Who knows, Brice: he might even catch wind of this article, hear you’re getting married, and do that one thing that you know you want for your first dance: reach out to his friend Marcus Mumford and see if he’s available on your special day.

EZELL: Actually, I’ve already put in an inquiry to the Mumford camp about the “Scream-Sing Like You’re Constipated” Special. I have a feeling he’ll be a bit above my price range, but… just maybe.

There’s some truth to your point about collaborations. Gray can pull off a great duet, as evinced both by the Lennox tune and
his updated version of “Snow in Vegas” from Mutineers featuring LeAnn Rimes, an artist I genuinely thought evaporated after 1999. But truth be told? Gray didn’t re-capture the commercial and popular magic of White Ladder not just because he committed to “the David Gray sound”; it’s also a fact that the David Gray sound emerged out of a distinct cultural moment, the same one that Greta Gerwig’s superlative directorial debut Lady Bird tried to make cool again. That’s right: the Dave Matthews moment.

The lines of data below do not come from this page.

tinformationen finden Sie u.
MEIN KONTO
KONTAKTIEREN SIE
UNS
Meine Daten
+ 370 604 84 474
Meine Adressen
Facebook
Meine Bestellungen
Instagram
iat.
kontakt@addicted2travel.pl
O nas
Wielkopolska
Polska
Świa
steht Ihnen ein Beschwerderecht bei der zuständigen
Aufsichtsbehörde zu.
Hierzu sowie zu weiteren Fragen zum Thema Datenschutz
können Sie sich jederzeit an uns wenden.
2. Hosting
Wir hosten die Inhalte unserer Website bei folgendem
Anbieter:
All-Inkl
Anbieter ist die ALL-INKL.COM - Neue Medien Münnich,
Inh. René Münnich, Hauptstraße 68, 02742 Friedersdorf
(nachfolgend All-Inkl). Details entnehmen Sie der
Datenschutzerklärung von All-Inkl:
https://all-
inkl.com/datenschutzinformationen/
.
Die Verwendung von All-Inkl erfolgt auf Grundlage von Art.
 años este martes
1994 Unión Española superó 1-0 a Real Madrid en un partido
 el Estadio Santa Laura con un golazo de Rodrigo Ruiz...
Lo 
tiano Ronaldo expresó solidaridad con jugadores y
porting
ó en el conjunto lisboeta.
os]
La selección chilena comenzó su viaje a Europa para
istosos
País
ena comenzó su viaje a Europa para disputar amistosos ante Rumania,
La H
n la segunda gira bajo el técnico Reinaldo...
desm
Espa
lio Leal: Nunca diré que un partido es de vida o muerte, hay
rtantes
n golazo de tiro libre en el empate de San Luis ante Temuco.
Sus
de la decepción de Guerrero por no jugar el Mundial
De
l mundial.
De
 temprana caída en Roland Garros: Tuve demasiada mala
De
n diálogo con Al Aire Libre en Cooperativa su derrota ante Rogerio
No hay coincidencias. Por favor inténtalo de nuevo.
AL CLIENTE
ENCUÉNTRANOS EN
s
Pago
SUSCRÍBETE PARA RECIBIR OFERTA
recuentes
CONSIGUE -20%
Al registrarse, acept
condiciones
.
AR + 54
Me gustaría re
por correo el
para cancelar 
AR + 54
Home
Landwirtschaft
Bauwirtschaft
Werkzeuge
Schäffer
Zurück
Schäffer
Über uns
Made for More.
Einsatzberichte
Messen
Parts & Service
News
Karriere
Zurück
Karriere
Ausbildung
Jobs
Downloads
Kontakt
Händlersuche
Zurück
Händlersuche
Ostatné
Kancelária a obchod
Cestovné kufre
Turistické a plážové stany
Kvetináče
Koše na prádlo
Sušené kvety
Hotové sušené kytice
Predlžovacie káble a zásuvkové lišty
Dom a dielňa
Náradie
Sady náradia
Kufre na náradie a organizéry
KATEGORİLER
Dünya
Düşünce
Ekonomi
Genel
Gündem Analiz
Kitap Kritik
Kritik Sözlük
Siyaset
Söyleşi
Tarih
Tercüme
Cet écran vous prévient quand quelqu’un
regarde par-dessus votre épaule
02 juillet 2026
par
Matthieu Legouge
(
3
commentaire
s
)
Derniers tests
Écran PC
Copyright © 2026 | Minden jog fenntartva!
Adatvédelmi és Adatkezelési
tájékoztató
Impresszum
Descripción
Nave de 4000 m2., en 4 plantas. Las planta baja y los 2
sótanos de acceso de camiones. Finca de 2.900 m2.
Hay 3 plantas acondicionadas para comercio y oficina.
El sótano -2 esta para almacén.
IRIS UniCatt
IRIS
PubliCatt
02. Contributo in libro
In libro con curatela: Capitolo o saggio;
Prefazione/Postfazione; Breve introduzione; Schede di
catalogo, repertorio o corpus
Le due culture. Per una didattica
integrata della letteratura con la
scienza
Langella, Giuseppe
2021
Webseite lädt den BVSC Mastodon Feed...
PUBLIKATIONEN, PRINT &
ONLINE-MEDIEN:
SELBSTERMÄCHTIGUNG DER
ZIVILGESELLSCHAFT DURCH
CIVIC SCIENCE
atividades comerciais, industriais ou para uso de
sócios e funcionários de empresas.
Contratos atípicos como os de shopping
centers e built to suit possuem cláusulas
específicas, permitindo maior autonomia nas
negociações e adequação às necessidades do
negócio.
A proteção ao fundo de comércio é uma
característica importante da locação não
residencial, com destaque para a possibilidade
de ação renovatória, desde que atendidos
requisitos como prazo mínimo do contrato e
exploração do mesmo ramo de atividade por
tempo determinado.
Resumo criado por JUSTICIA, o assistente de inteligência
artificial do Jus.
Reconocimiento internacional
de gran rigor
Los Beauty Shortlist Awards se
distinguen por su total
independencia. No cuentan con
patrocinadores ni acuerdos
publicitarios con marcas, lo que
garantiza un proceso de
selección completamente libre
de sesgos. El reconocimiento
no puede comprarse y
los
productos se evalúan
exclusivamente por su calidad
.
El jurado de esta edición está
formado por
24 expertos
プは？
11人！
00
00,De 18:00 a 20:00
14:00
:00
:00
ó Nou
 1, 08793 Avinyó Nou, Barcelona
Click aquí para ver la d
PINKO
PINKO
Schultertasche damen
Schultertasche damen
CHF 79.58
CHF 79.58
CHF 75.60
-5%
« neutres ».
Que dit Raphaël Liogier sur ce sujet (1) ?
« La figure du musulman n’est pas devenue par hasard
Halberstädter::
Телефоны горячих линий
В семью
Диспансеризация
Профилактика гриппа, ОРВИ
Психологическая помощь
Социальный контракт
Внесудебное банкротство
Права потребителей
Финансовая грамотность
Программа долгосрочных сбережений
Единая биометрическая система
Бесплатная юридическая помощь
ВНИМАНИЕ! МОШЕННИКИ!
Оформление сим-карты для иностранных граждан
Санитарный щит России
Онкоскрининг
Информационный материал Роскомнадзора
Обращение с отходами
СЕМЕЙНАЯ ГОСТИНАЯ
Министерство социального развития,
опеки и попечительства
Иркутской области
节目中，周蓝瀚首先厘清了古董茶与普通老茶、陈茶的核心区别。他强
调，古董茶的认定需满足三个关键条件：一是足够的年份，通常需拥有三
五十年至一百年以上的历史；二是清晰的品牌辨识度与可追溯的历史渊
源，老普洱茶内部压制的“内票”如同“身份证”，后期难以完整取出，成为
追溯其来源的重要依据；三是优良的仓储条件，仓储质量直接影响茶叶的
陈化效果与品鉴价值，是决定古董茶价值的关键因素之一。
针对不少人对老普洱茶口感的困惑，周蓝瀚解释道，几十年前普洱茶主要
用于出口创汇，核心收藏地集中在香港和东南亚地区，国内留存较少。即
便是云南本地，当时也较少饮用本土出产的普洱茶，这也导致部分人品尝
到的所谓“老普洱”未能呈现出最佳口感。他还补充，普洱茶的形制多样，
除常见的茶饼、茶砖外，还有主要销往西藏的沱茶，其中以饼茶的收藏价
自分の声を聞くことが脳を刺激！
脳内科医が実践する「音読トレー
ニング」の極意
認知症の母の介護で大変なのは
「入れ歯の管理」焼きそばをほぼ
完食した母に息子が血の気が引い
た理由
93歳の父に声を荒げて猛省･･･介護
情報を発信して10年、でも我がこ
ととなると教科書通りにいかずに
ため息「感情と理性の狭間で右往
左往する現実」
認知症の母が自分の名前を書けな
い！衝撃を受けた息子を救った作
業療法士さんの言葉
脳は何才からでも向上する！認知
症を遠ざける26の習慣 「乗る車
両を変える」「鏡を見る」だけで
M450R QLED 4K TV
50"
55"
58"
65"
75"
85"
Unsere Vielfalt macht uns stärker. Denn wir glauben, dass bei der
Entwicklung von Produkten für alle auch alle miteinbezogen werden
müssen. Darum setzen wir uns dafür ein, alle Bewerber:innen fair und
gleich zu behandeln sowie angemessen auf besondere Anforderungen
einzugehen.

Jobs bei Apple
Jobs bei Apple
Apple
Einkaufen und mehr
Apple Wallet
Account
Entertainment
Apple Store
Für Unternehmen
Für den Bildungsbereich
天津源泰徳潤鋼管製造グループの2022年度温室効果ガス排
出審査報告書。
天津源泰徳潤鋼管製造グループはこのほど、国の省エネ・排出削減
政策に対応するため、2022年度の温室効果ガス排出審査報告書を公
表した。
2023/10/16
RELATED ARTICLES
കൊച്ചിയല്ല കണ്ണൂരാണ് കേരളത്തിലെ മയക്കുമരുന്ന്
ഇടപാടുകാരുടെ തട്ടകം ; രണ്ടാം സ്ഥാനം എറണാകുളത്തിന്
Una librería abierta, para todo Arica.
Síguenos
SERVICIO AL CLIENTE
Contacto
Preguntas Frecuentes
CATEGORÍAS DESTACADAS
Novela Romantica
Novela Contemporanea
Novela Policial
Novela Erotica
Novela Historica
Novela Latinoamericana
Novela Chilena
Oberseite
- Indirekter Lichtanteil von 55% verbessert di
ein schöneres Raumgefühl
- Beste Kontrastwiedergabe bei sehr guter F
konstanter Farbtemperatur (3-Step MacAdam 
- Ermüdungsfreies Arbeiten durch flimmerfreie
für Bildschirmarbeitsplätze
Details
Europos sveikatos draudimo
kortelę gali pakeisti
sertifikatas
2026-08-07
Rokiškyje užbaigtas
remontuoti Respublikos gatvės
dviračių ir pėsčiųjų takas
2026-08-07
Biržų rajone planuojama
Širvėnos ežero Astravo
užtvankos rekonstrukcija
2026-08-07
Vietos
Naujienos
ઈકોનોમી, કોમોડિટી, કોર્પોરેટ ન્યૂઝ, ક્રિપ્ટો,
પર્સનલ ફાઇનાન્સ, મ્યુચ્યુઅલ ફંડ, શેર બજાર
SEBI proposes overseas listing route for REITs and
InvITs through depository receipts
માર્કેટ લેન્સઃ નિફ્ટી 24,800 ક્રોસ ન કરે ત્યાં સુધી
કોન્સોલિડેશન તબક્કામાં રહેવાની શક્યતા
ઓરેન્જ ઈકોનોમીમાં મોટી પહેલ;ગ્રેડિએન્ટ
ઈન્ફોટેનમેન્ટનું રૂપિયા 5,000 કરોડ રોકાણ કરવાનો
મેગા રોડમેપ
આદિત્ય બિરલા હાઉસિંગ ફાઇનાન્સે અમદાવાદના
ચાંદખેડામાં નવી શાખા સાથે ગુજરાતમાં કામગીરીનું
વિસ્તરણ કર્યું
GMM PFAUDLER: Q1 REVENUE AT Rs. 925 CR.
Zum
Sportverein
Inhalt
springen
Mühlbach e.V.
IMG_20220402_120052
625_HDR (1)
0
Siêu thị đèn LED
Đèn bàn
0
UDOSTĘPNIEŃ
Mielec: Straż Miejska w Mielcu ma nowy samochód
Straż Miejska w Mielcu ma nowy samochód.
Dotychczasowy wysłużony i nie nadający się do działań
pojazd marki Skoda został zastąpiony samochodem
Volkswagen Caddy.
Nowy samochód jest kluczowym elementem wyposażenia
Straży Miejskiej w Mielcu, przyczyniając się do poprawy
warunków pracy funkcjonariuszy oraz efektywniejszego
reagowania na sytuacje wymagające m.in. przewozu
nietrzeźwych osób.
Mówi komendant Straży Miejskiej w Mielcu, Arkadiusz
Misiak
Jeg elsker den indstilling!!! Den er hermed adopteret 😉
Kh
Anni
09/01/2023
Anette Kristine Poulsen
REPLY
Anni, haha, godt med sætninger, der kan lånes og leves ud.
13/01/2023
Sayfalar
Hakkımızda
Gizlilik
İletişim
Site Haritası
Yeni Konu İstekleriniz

Right before the time you first encountered Gray on SNL, he had been touring with Matthews, and White Ladder itself is the inaugural release of ATO Records, which Matthews created. Gray’s music doesn’t indulge the acoustic noodling that defines the Dave Matthews Band live experience, nor do Gray’s vocal inflections ever reach the loopy syllable garbling for which Matthews is so famous. But it should come as no surprise now that Matthews brought Gray on tour and promoted his music more generally: Gray’s kind, acoustic guitar and piano-driven music has obvious appeal to the Dave Matthews Band crowd.

I say this while not totally endorsing the comparison. Gray and Matthews are distinct artists, and for however many similarities they share, their aesthetics diverge enough that the waning of Matthews’ cultural moment shouldn’t have necessarily caused Gray to fall out of the limelight. Still, the link between Gray and the Matthews-type sound was well established, if not outright cemented by the release of
White Ladder on ATO, and as the early ’00s turned to the supposed rock revival, with every other band named something like “The Hives” or “The Strokes”, Gray couldn’t get the same public ear that he did when “Babylon” stormed the charts.

But, as you say, it speaks to Gray’s artistic integrity that rather than latch on to the new trends that surrounded him, with
A New Day at Midnight he stuck to his guns. Fortunately, he moved on to bigger and better things with subsequent releases. I’m not sure I could have handled another album of “acoustic guitar and piano meets cheap electronic drums and synths”. A New Day at Midnight isn’t exactly that, but it is a farewell to the White Ladder era, and what a fine farewell it is. It’s not Gray’s masterpiece, but it doesn’t need to be. That it showcases his songwriting talent and serves as an important career transition where he didn’t give up on himself is more than enough.